Et elle enveloppa du même geste les six fracs.

— Puisqu’il faut pâtir, pensai-je ; et je m’assis.

Mais, comme je ne sais pas l’anglais, la conversation fut laborieuse. Après une infructueuse tentative de me faire entendre leur français, où Nane seule sans doute sait démêler ce qui lui est utile, l’un d’eux me parla quelque chose qui était, je pense, de l’allemand. Par politesse je répondis en basque : il eut l’air d’abord de comprendre, croyant peut-être que ce fût du cheepaway, mais l’erreur fut courte, et ils retombèrent dans un sextuple silence, Nane et moi nous étant alors mis à causer de sa guérison imprévue, de ma prison, de mille choses, la demi-douzaine Pastisson se leva, salua, s’en fut.
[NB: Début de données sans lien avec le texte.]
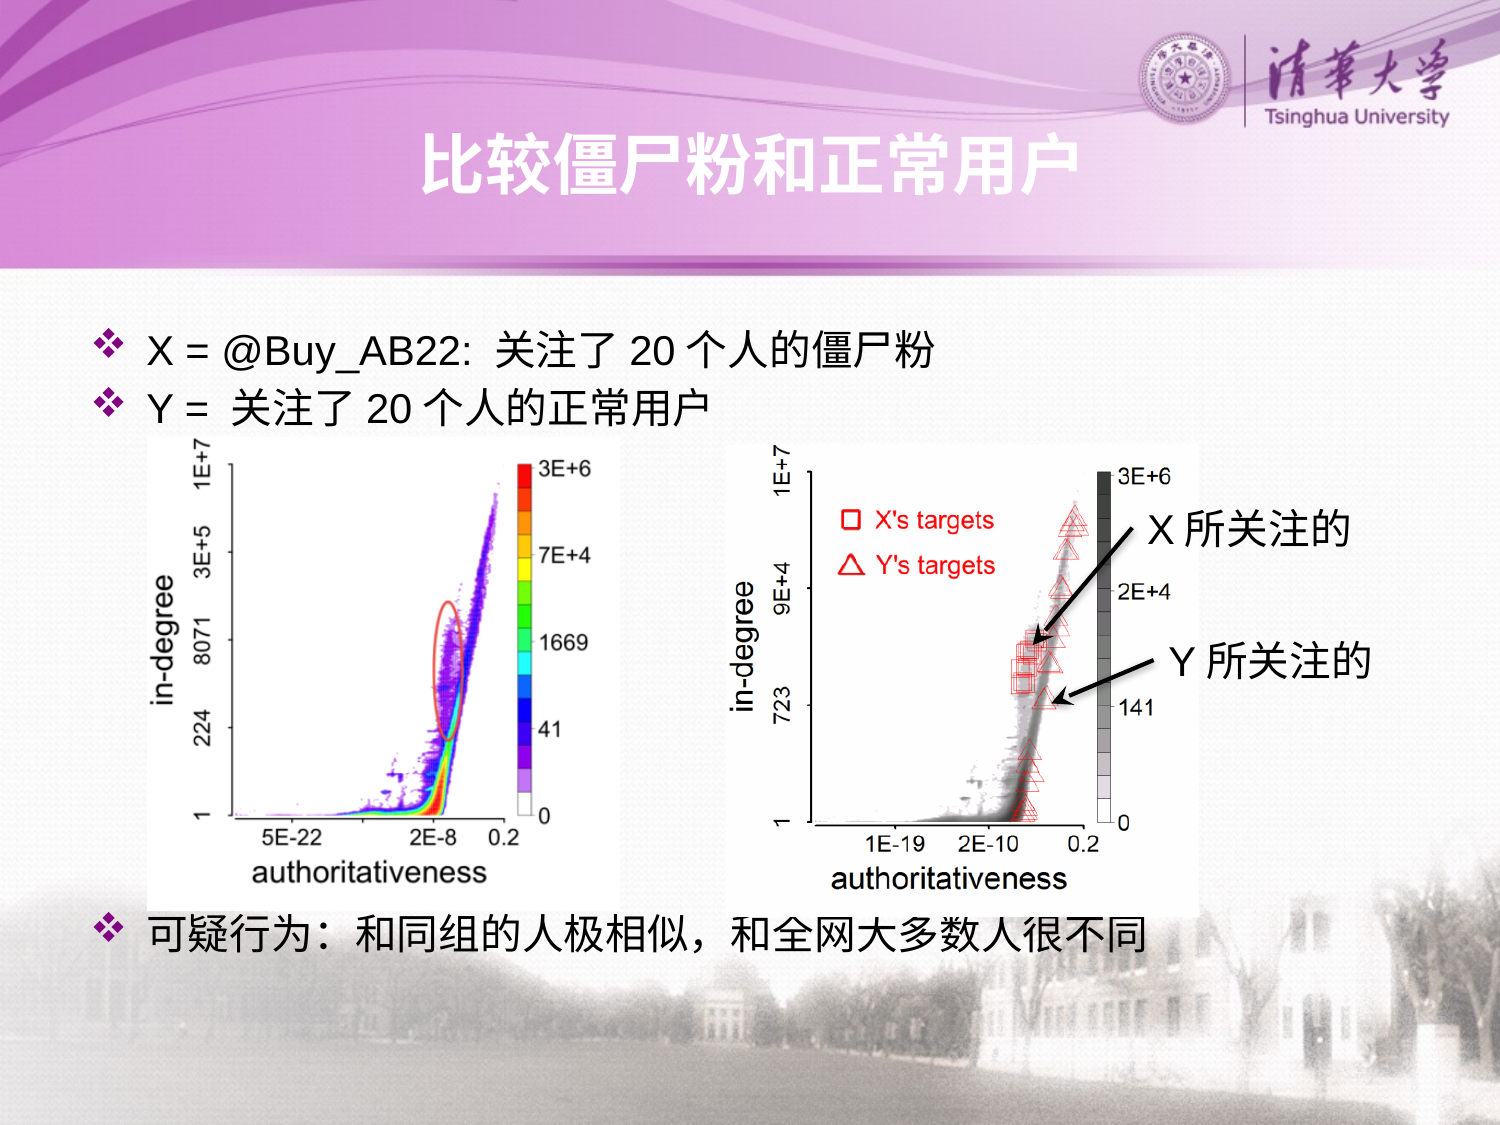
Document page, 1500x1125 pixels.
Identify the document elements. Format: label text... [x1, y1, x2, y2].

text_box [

— Voyez-vous, me disait Nane, quand j’ai été guérie, et les médecins n’en revenaient pas (j’ai cru qu’ils allaient me faire un procès), je suis tombée à d’autres tracas. Votre prison, d’abord, m’a toute chambournée. Puis voilà tout d’un coup mes fournisseurs qui se déguisent en créanciers. Alors ça n’a pas été drôle du tout ; ils voulaient faire saisir mes meubles, reprendre des bijoux, que sais-je. C’est Pastisson qui m’a tirée de là.

— Mais Nane : Pastisson enfin ? Ils sont six.

— Mais non, me répond-elle avec candeur, je vous assure que c’est toujours le même.